The mini-brains are balls of human brain cells that grow and form brain-like structures over the course of 8 weeks. “95% of drugs that look promising when tested in animal models fail once they are tested in humans at great expense of time and money,” explained study leader Thomas Hartung. “While rodent models have been useful, we are not 150-pound rats. And even though we are not balls of cells either, you can often get much better information from these balls of cells than from rodents. We believe that the future of brain research will include less reliance on animals, more reliance on human, cell-based models.”

Hartung’s team created the brains using induced pluripotent stem cells; adult cells that have been reprogrammed to an embryonic stem cell-like state and then stimulated to grow into brain cells. The mini-brains were created from skin cells of healthy adults, but Hartung suggests that cells from volunteers with genetic trains or diseases could be used to create brains to study different types of pharmaceutical. The brains, Hartung added, can be used to study Alzheimer’s disease, Parkinson’s disease, multiple sclerosis and autism. Projects testing the technology on viral infections, trauma and stoke are underway.

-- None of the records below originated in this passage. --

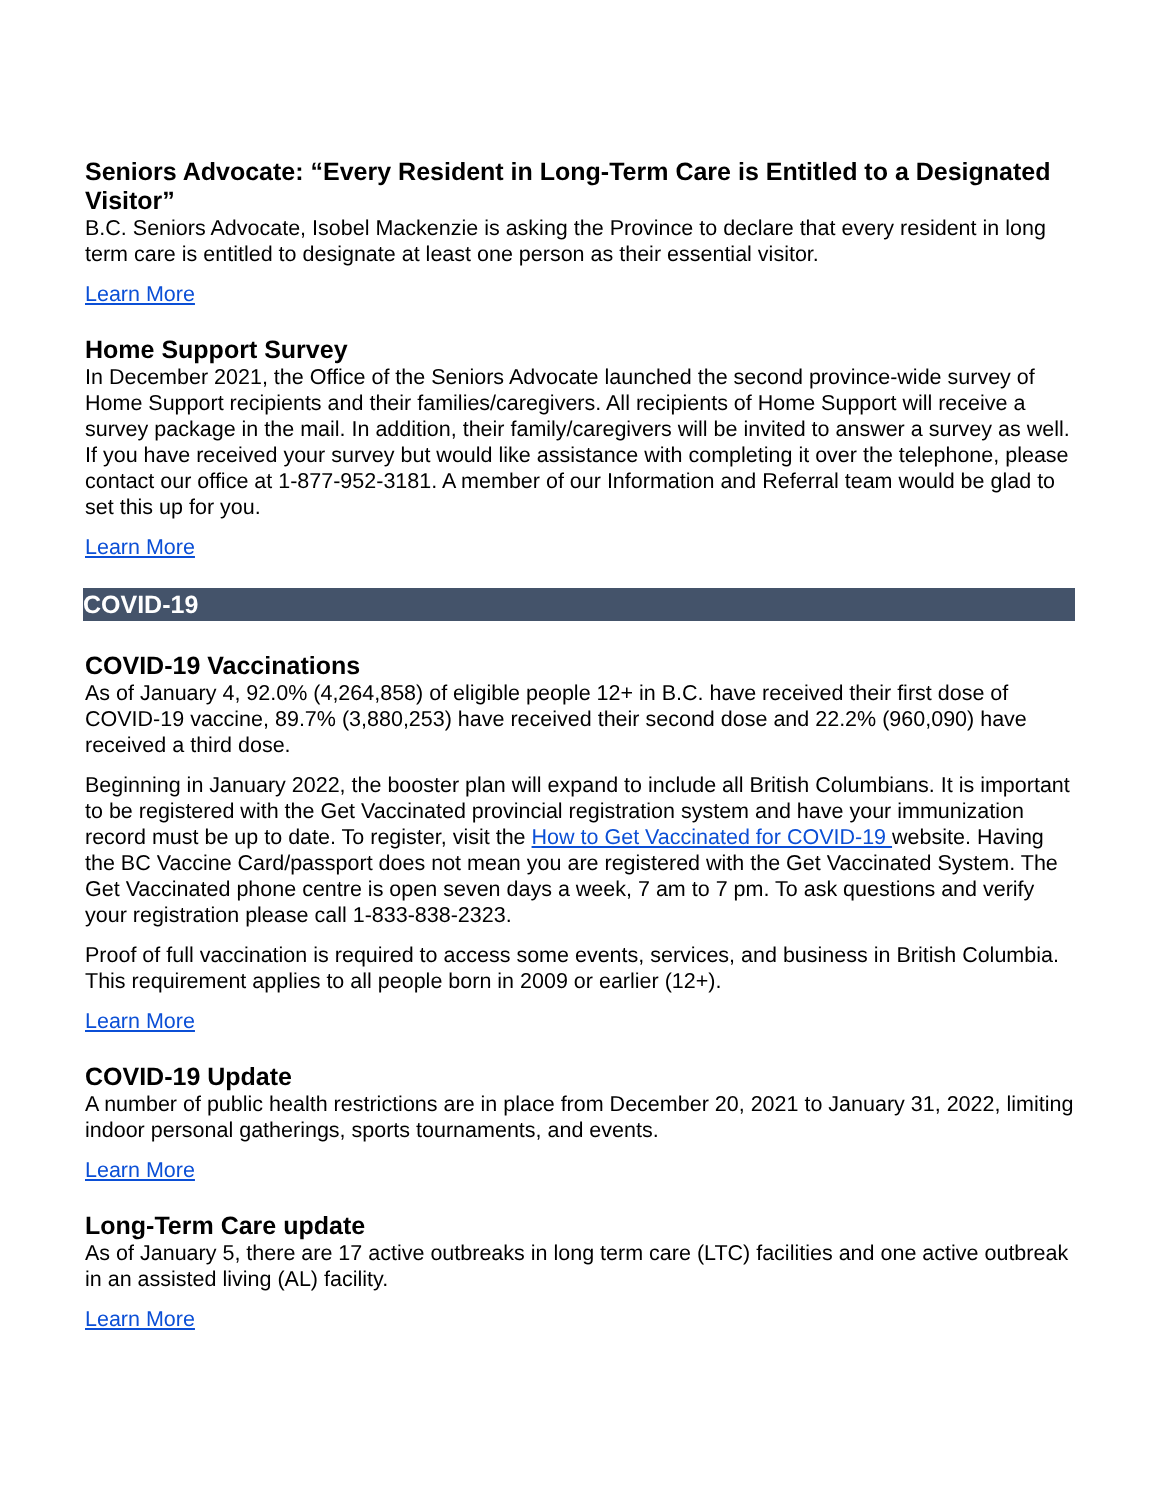Seniors Advocate: “Every Resident in Long-Term Care is Entitled to a Designated Visitor”
B.C. Seniors Advocate, Isobel Mackenzie is asking the Province to declare that every resident in long term care is entitled to designate at least one person as their essential visitor.
Learn More
Home Support Survey
In December 2021, the Office of the Seniors Advocate launched the second province-wide survey of Home Support recipients and their families/caregivers. All recipients of Home Support will receive a survey package in the mail. In addition, their family/caregivers will be invited to answer a survey as well. If you have received your survey but would like assistance with completing it over the telephone, please contact our office at 1-877-952-3181. A member of our Information and Referral team would be glad to set this up for you.
Learn More
COVID-19
COVID-19 Vaccinations
As of January 4, 92.0% (4,264,858) of eligible people 12+ in B.C. have received their first dose of COVID-19 vaccine, 89.7% (3,880,253) have received their second dose and 22.2% (960,090) have received a third dose.
Beginning in January 2022, the booster plan will expand to include all British Columbians. It is important to be registered with the Get Vaccinated provincial registration system and have your immunization record must be up to date. To register, visit the How to Get Vaccinated for COVID-19 website. Having the BC Vaccine Card/passport does not mean you are registered with the Get Vaccinated System. The Get Vaccinated phone centre is open seven days a week, 7 am to 7 pm. To ask questions and verify your registration please call 1-833-838-2323.
Proof of full vaccination is required to access some events, services, and business in British Columbia. This requirement applies to all people born in 2009 or earlier (12+).
Learn More
COVID-19 Update
A number of public health restrictions are in place from December 20, 2021 to January 31, 2022, limiting indoor personal gatherings, sports tournaments, and events.
Learn More
Long-Term Care update
As of January 5, there are 17 active outbreaks in long term care (LTC) facilities and one active outbreak in an assisted living (AL) facility.
Learn More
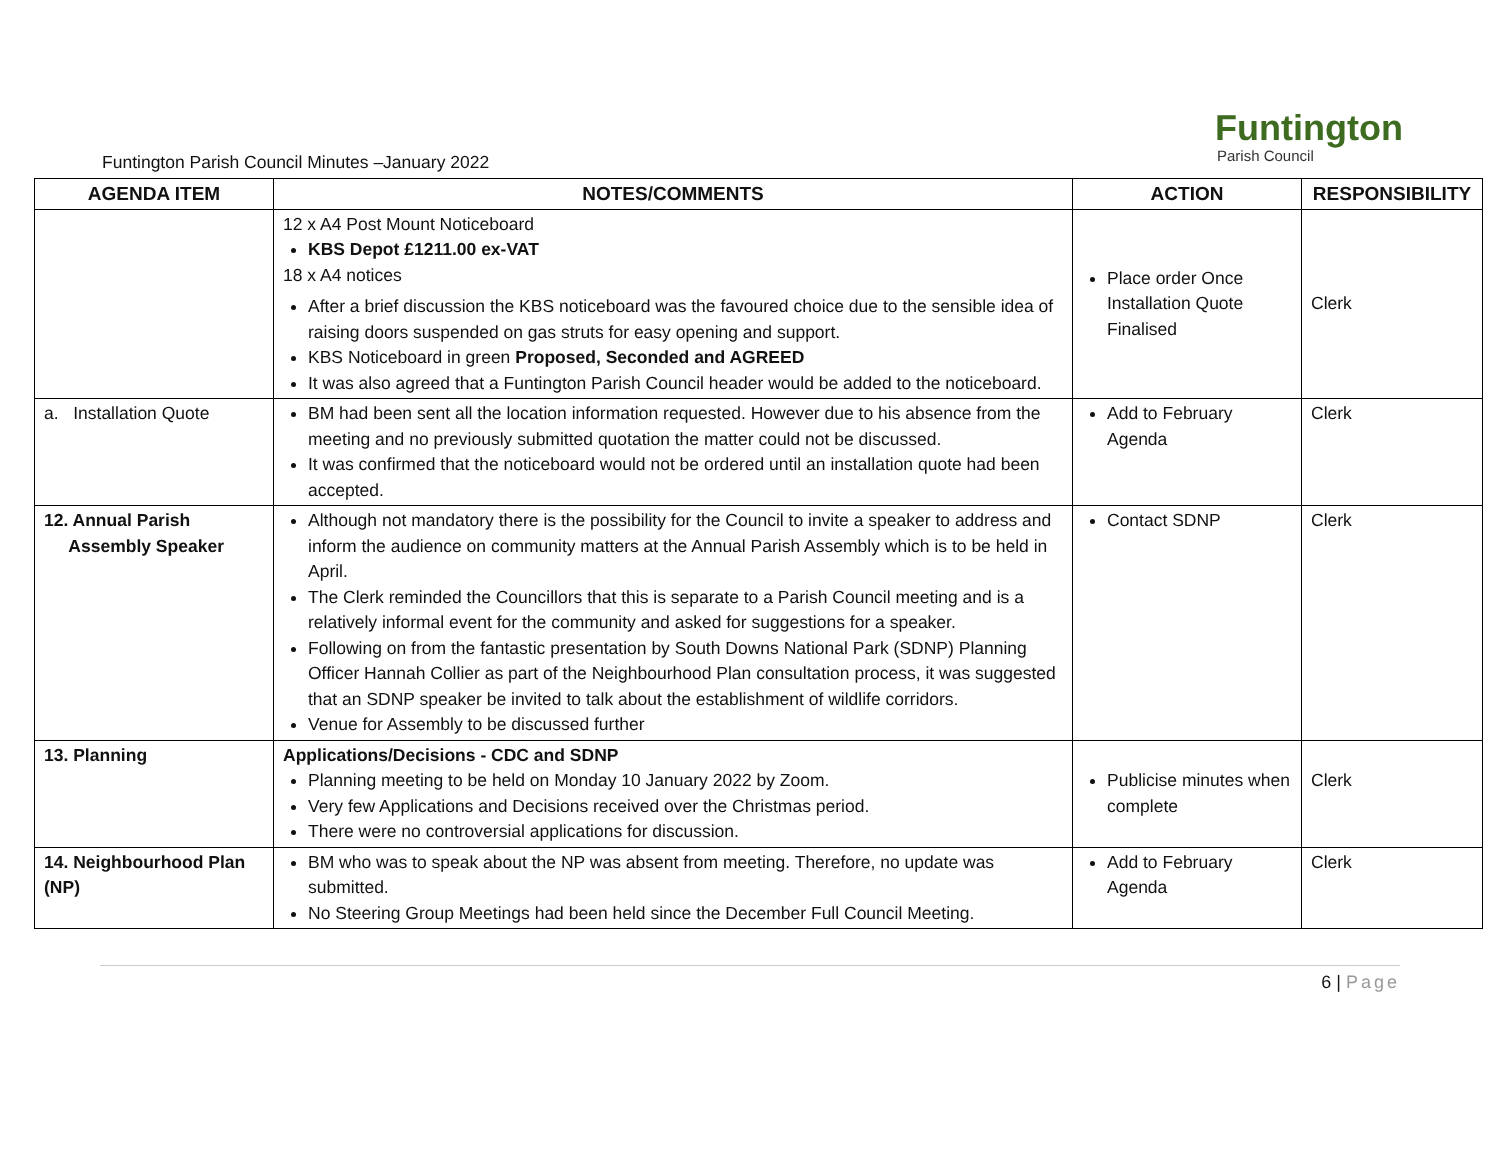Funtington Parish Council Minutes –January 2022
Funtington
Parish Council
| AGENDA ITEM | NOTES/COMMENTS | ACTION | RESPONSIBILITY |
| --- | --- | --- | --- |
| | 12 x A4 Post Mount Noticeboard KBS Depot £1211.00 ex-VAT 18 x A4 notices After a brief discussion the KBS noticeboard was the favoured choice due to the sensible idea of raising doors suspended on gas struts for easy opening and support. KBS Noticeboard in green Proposed, Seconded and AGREED It was also agreed that a Funtington Parish Council header would be added to the noticeboard. | Place order Once Installation Quote Finalised | Clerk |
| a. Installation Quote | BM had been sent all the location information requested. However due to his absence from the meeting and no previously submitted quotation the matter could not be discussed. It was confirmed that the noticeboard would not be ordered until an installation quote had been accepted. | Add to February Agenda | Clerk |
| 12. Annual Parish Assembly Speaker | Although not mandatory there is the possibility for the Council to invite a speaker to address and inform the audience on community matters at the Annual Parish Assembly which is to be held in April. The Clerk reminded the Councillors that this is separate to a Parish Council meeting and is a relatively informal event for the community and asked for suggestions for a speaker. Following on from the fantastic presentation by South Downs National Park (SDNP) Planning Officer Hannah Collier as part of the Neighbourhood Plan consultation process, it was suggested that an SDNP speaker be invited to talk about the establishment of wildlife corridors. Venue for Assembly to be discussed further | Contact SDNP | Clerk |
| 13. Planning | Applications/Decisions - CDC and SDNP Planning meeting to be held on Monday 10 January 2022 by Zoom. Very few Applications and Decisions received over the Christmas period. There were no controversial applications for discussion. | Publicise minutes when complete | Clerk |
| 14. Neighbourhood Plan (NP) | BM who was to speak about the NP was absent from meeting. Therefore, no update was submitted. No Steering Group Meetings had been held since the December Full Council Meeting. | Add to February Agenda | Clerk |
6 | Page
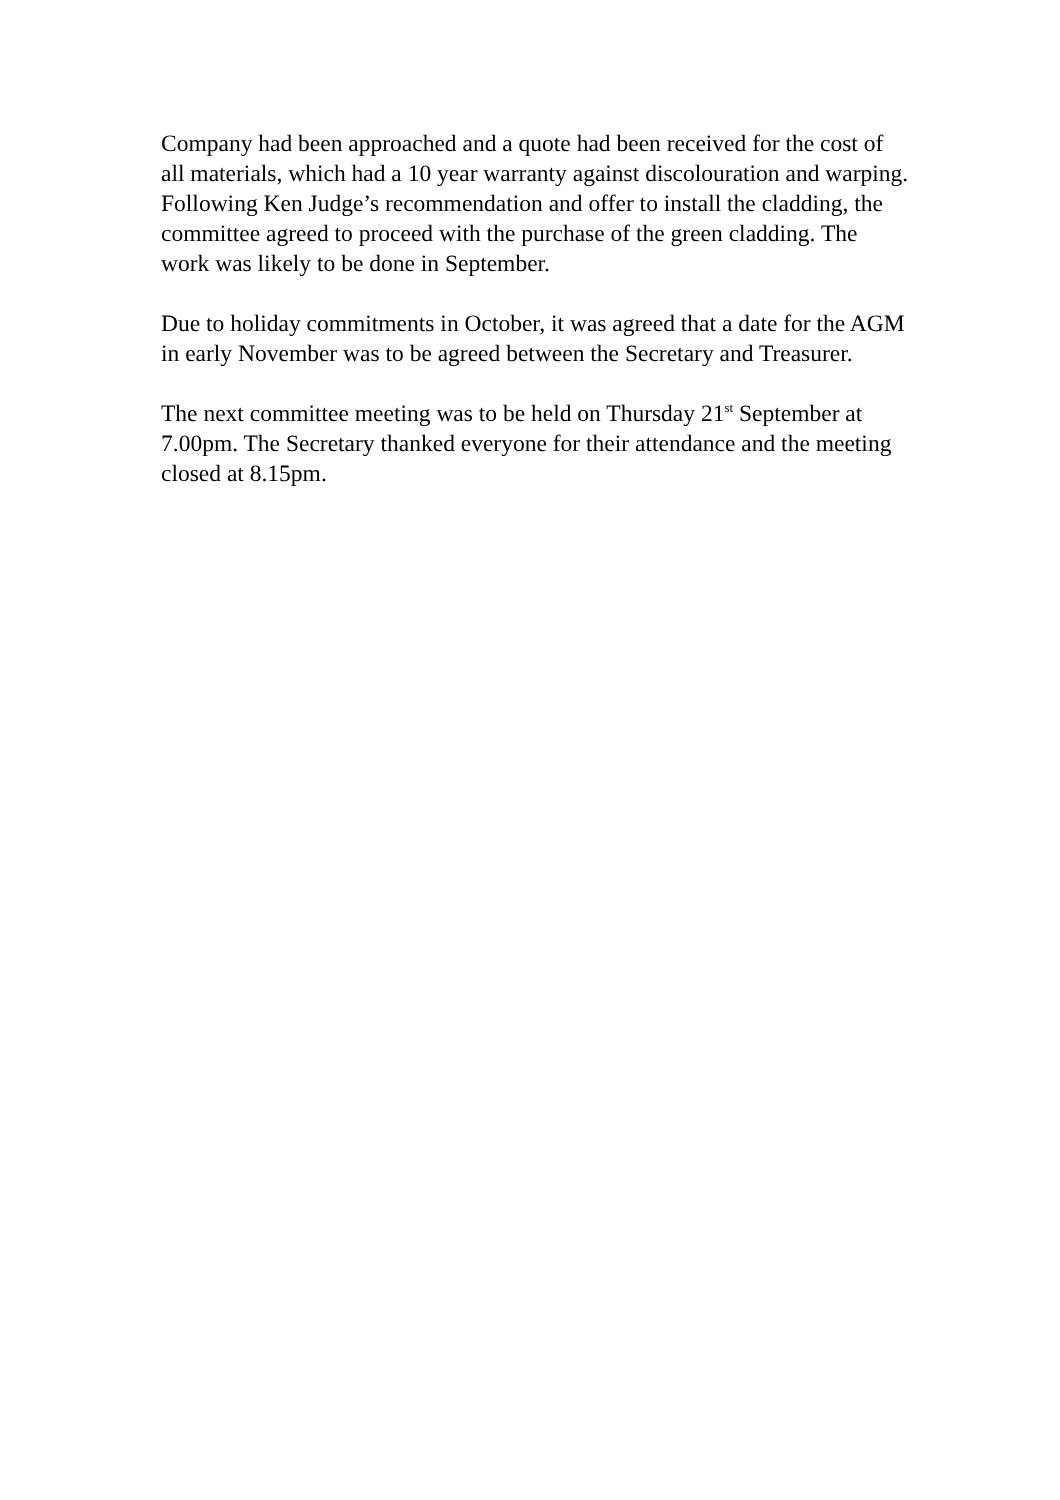Company had been approached and a quote had been received for the cost of all materials, which had a 10 year warranty against discolouration and warping. Following Ken Judge’s recommendation and offer to install the cladding, the committee agreed to proceed with the purchase of the green cladding. The work was likely to be done in September.
Due to holiday commitments in October, it was agreed that a date for the AGM in early November was to be agreed between the Secretary and Treasurer.
The next committee meeting was to be held on Thursday 21<sup>st</sup> September at 7.00pm. The Secretary thanked everyone for their attendance and the meeting closed at 8.15pm.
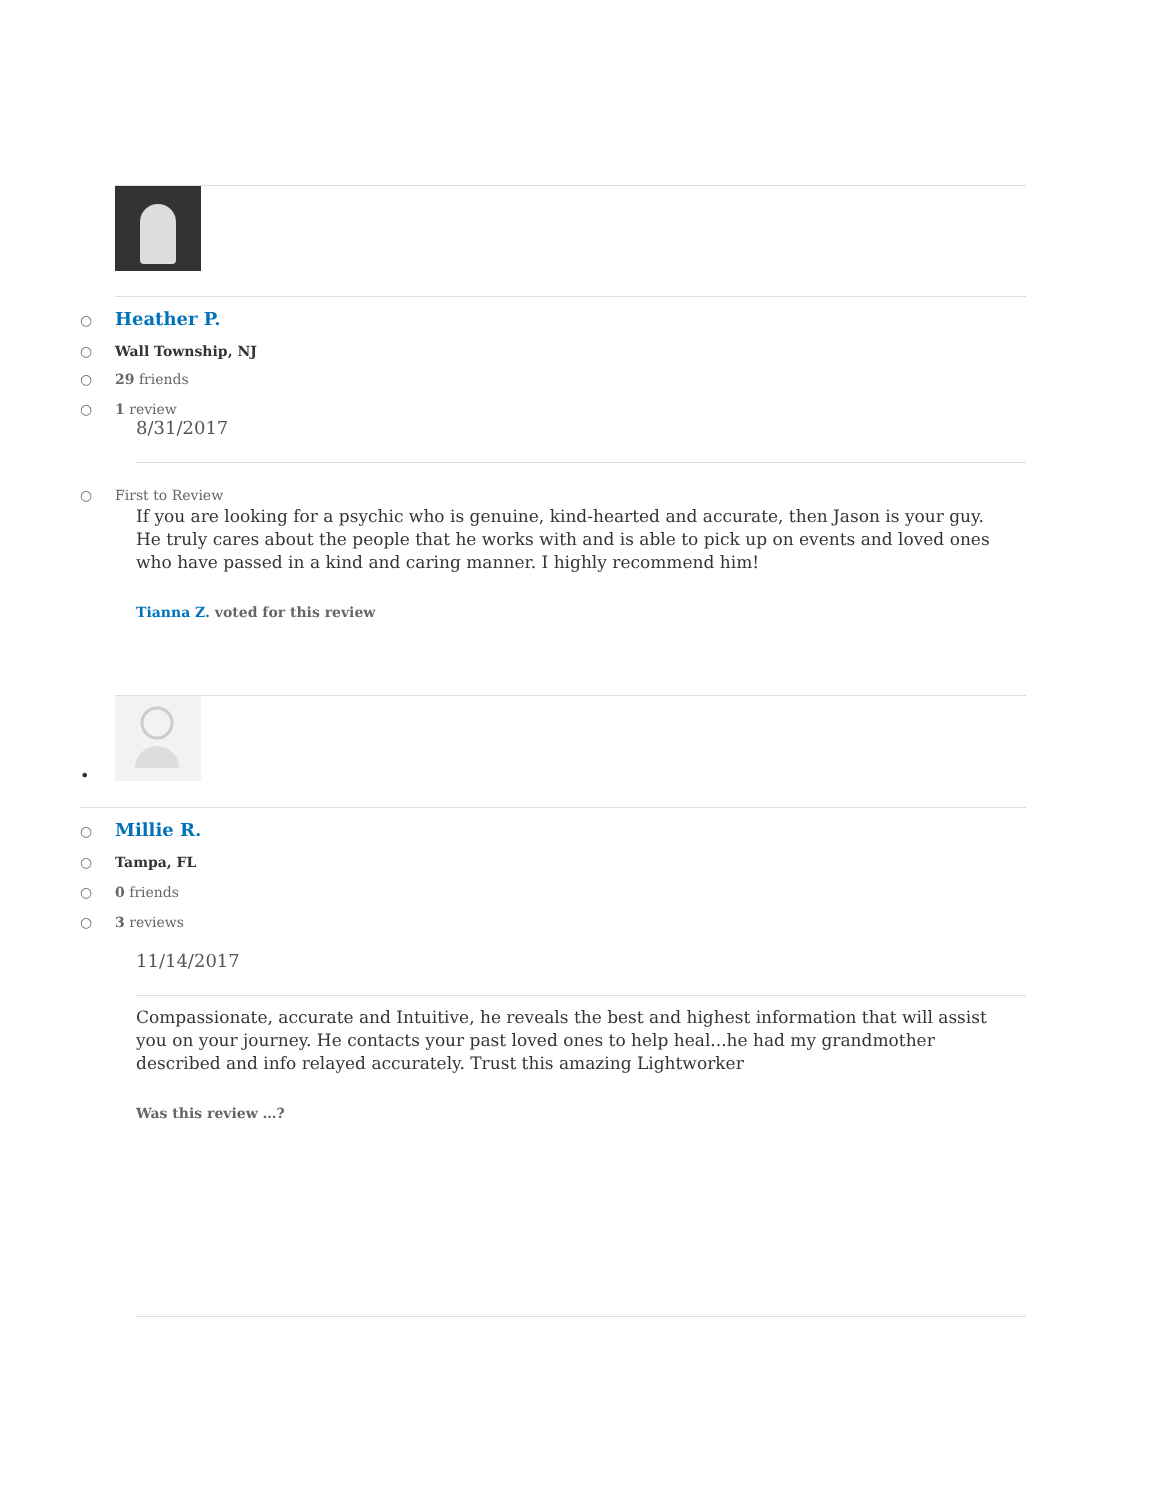○ Heather P.
○ Wall Township, NJ
○ 29 friends
○ 1 review
8/31/2017
○ First to Review
If you are looking for a psychic who is genuine, kind-hearted and accurate, then Jason is your guy. He truly cares about the people that he works with and is able to pick up on events and loved ones who have passed in a kind and caring manner. I highly recommend him!
Tianna Z. voted for this review
•
○ Millie R.
○ Tampa, FL
○ 0 friends
○ 3 reviews
11/14/2017
Compassionate, accurate and Intuitive, he reveals the best and highest information that will assist you on your journey. He contacts your past loved ones to help heal...he had my grandmother described and info relayed accurately. Trust this amazing Lightworker
Was this review …?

The mini-brains are 350 micrometers in diameter, about the size of a housefly’s eye, and hundreds of thousands of identical copies can be produced in each batch, with a hundred easily grown in the same Petri dish. After being cultivated for 2 months, the brains developed four types of neurons, as well as astrocytes and oligodendrocytes. The researchers could watch the myelin developing and observed it begin to sheath the axons. The brains also showed spontaneous electrophysiological activity, which the researchers tested by placing the brain on electrodes and listening to the electrical communication of the neurons as test drugs were added.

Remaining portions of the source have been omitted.